YOUR INSTRUCTIONS: Pull every line of text from the material below and reproduce it word for word, leaving out the pictures.
## begin RECORD SET
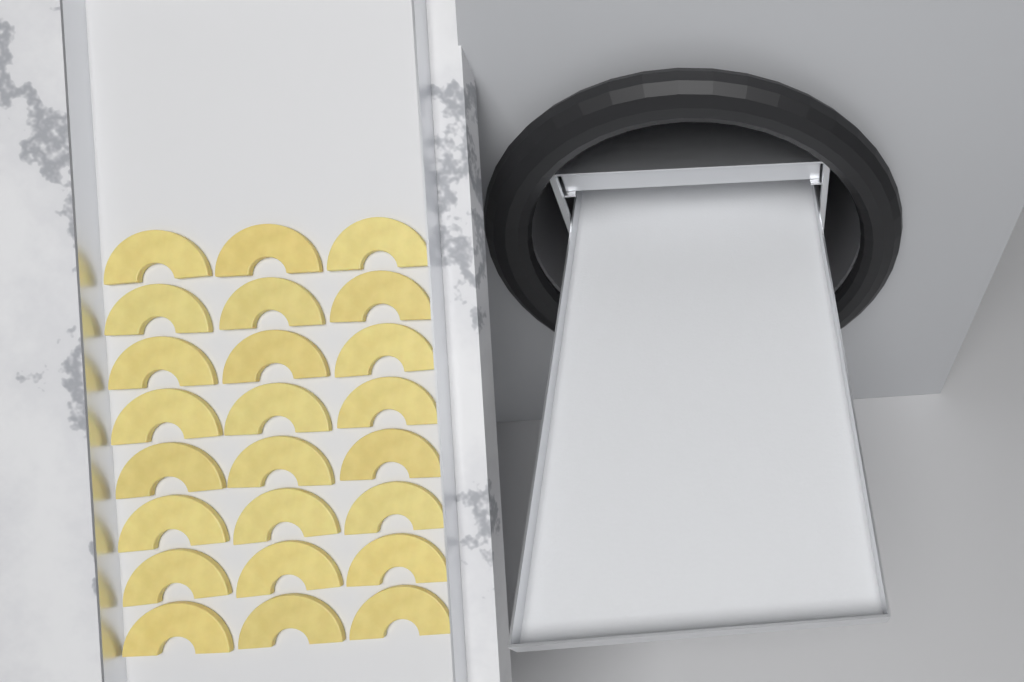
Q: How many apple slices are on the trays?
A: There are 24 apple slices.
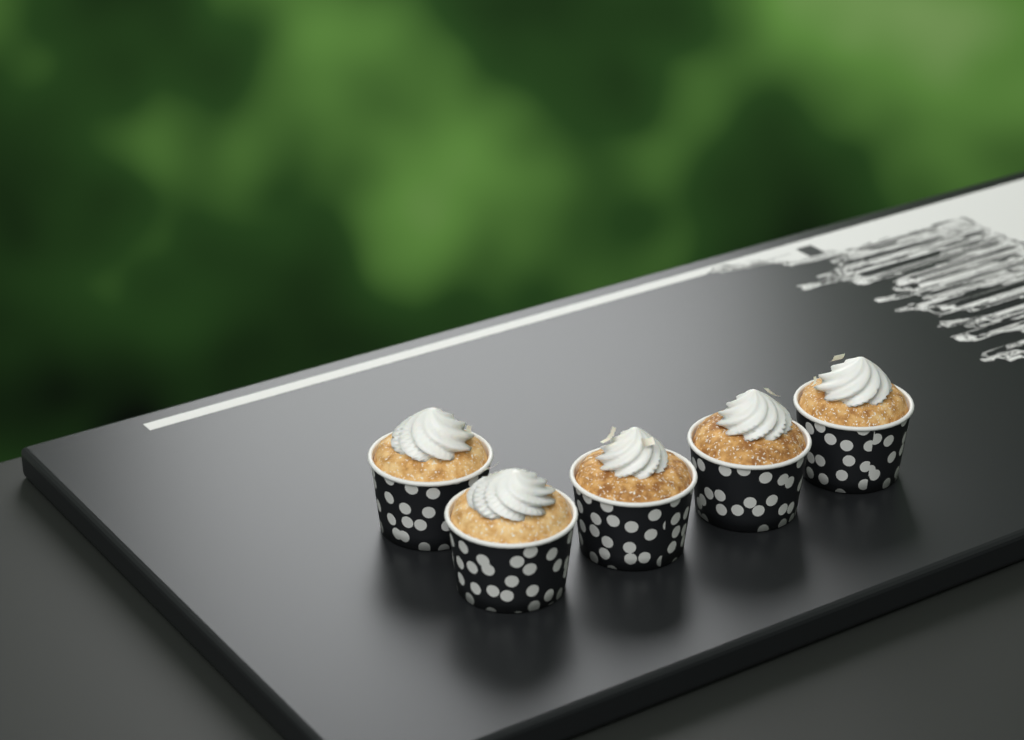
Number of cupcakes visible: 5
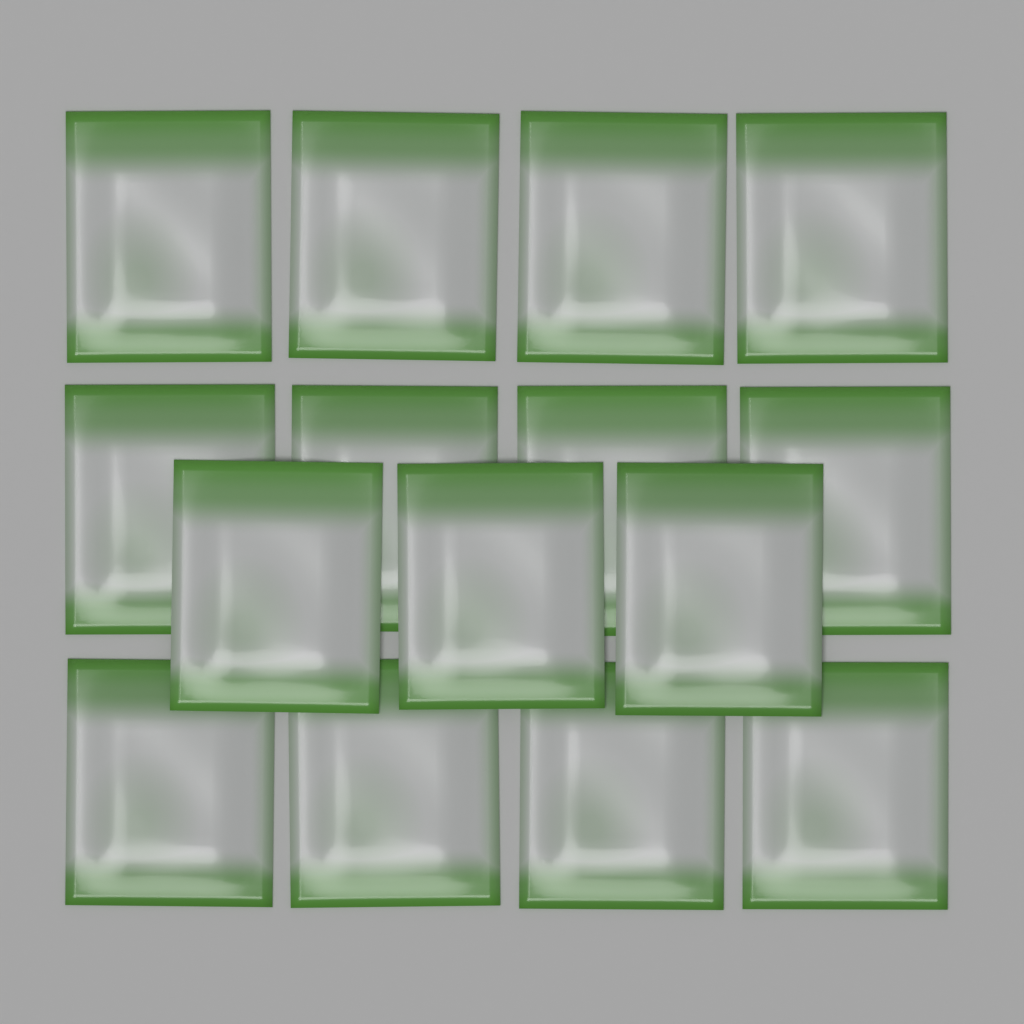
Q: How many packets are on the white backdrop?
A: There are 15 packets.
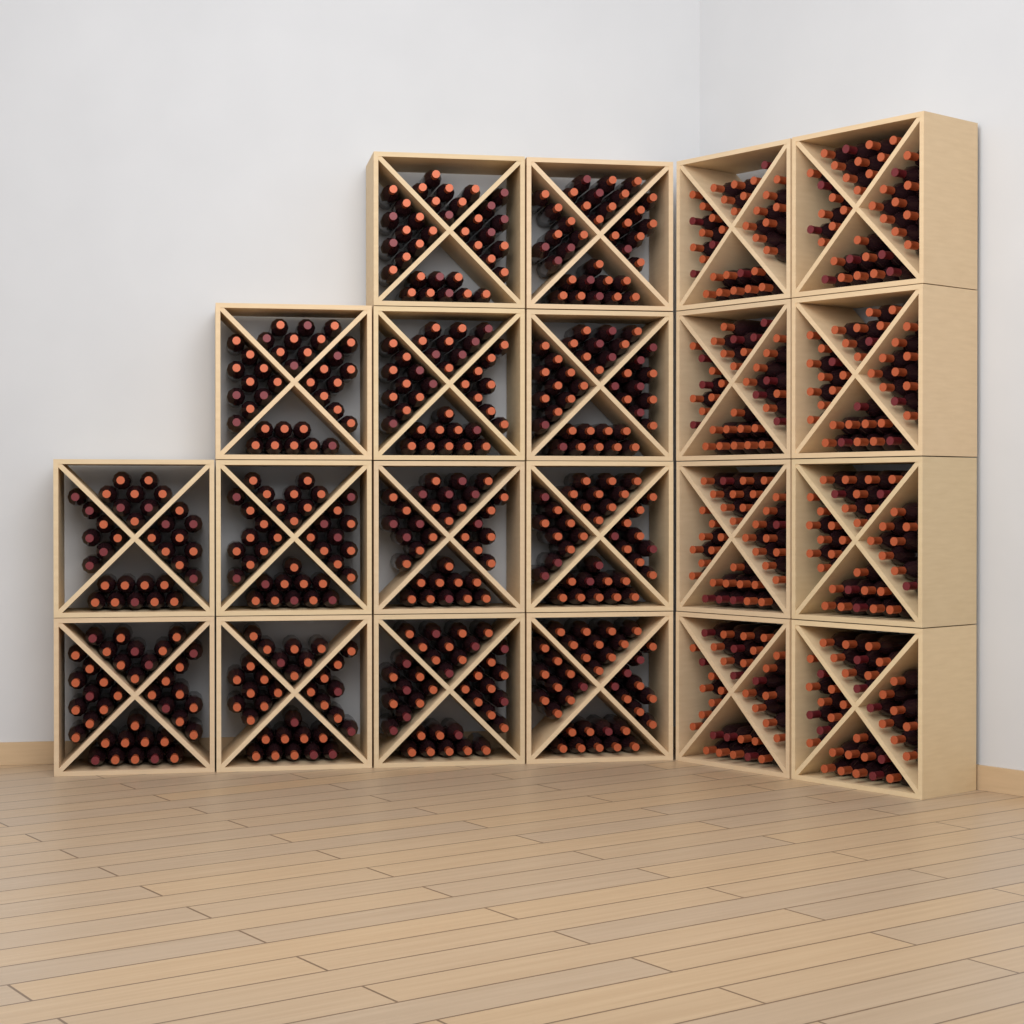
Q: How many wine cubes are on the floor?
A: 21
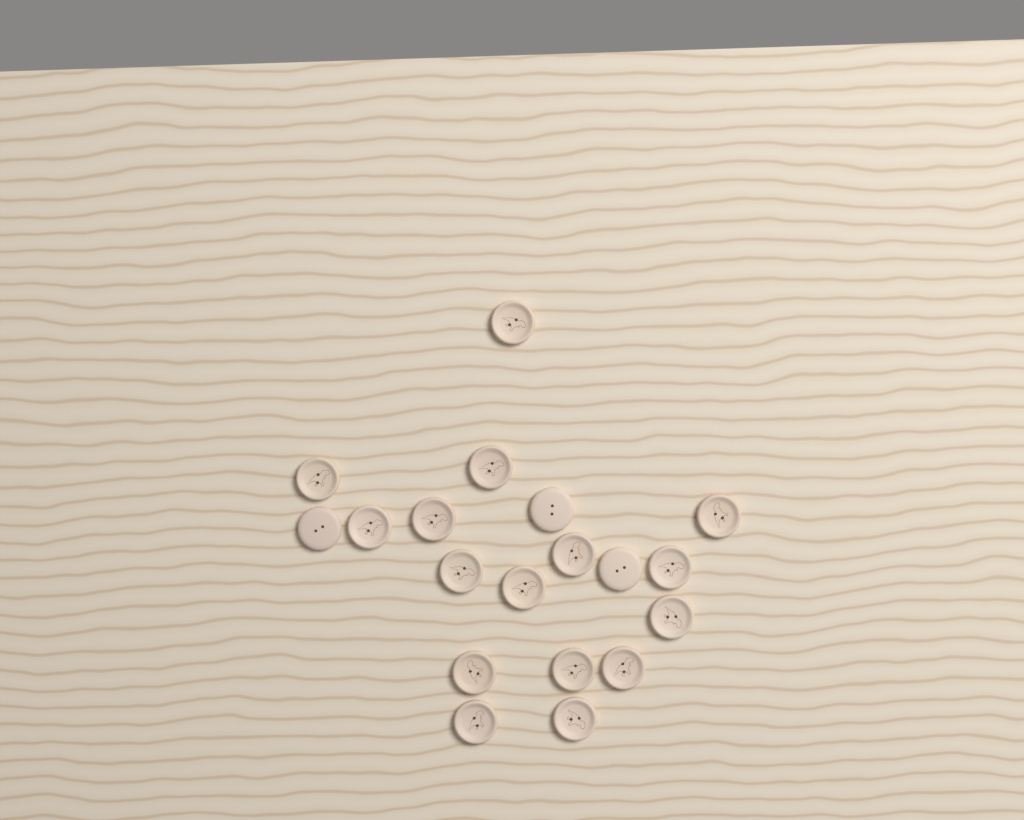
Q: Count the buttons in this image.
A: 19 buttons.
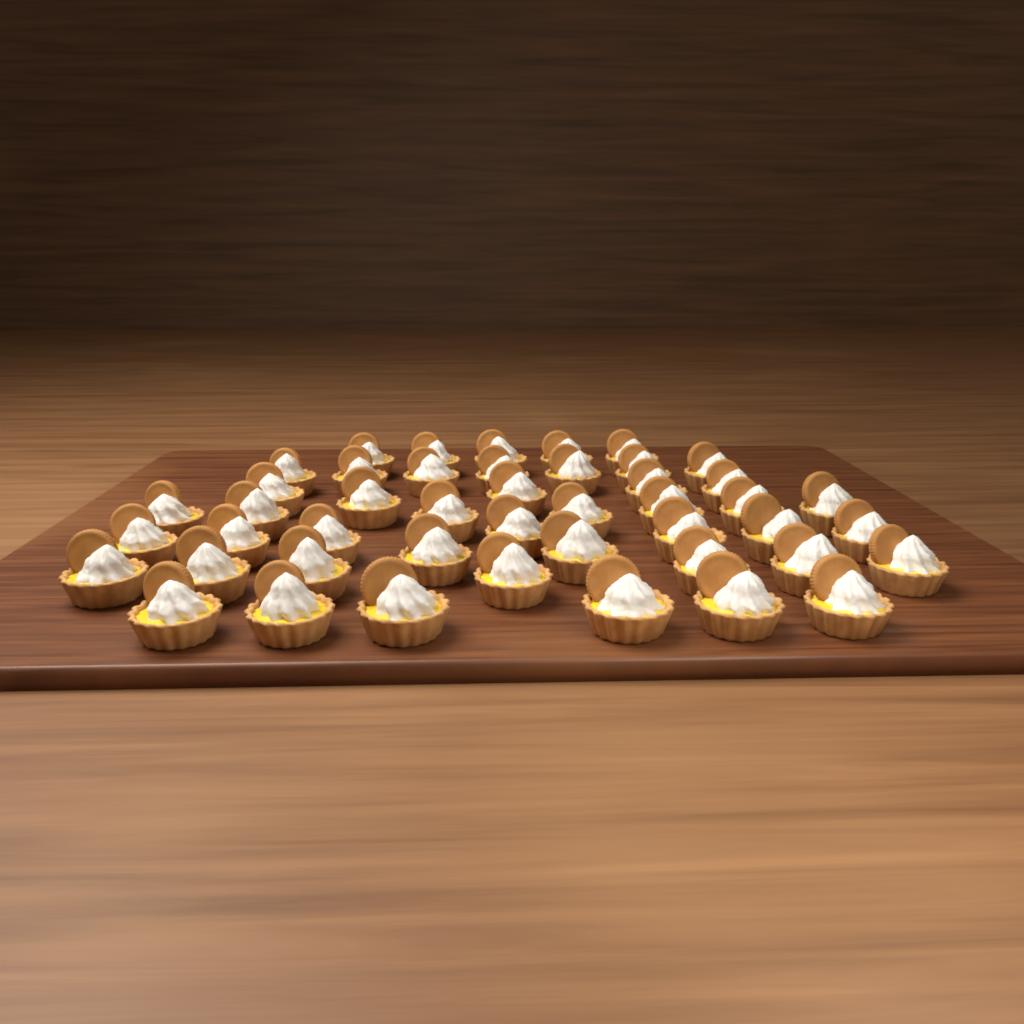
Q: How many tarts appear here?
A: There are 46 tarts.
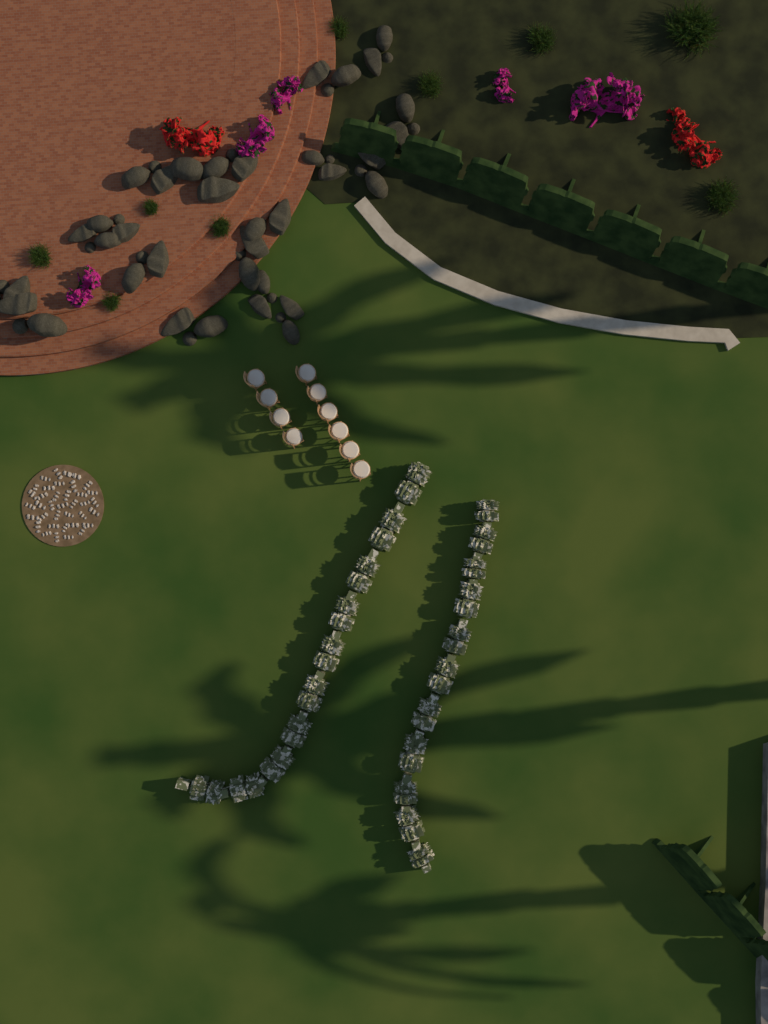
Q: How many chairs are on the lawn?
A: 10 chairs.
## end RECORD SET
WORKED SOLUTION:
Q: How many apple slices are on the trays?
A: There are 24 apple slices.
Number of cupcakes visible: 5
Q: How many packets are on the white backdrop?
A: There are 15 packets.
Q: How many wine cubes are on the floor?
A: 21
Q: Count the buttons in this image.
A: 19 buttons.
Q: How many tarts appear here?
A: There are 46 tarts.
Q: How many chairs are on the lawn?
A: 10 chairs.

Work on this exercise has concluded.